── Exercise inputs
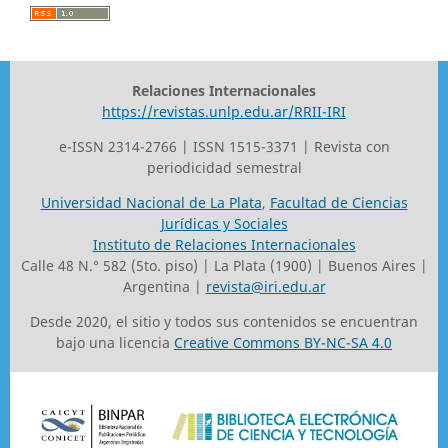
Relaciones Internacionales
https://revistas.unlp.edu.ar/RRII-IRI
e-ISSN 2314-2766 | ISSN 1515-3371 | Revista con
periodicidad semestral
Universidad Nacional de La Plata
,
Facultad de Ciencias
Jurídicas y Sociales
Instituto de Relaciones Internacionales
Calle 48 N.° 582 (5to. piso) | La Plata (1900) | Buenos Aires |
Argentina |
revista@iri.edu.ar
Desde 2020, el sitio y todos sus contenidos se encuentran
bajo una licencia
Creative Commons BY-NC-SA 4.0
────
Brief: Give exactly the lines from the one with "https://revistas.unlp.edu.ar/RRII-IRI" to the end of the entries, nothing before them.

Task answer:
https://revistas.unlp.edu.ar/RRII-IRI
e-ISSN 2314-2766 | ISSN 1515-3371 | Revista con
periodicidad semestral
Universidad Nacional de La Plata
,
Facultad de Ciencias
Jurídicas y Sociales
Instituto de Relaciones Internacionales
Calle 48 N.° 582 (5to. piso) | La Plata (1900) | Buenos Aires |
Argentina |
revista@iri.edu.ar
Desde 2020, el sitio y todos sus contenidos se encuentran
bajo una licencia
Creative Commons BY-NC-SA 4.0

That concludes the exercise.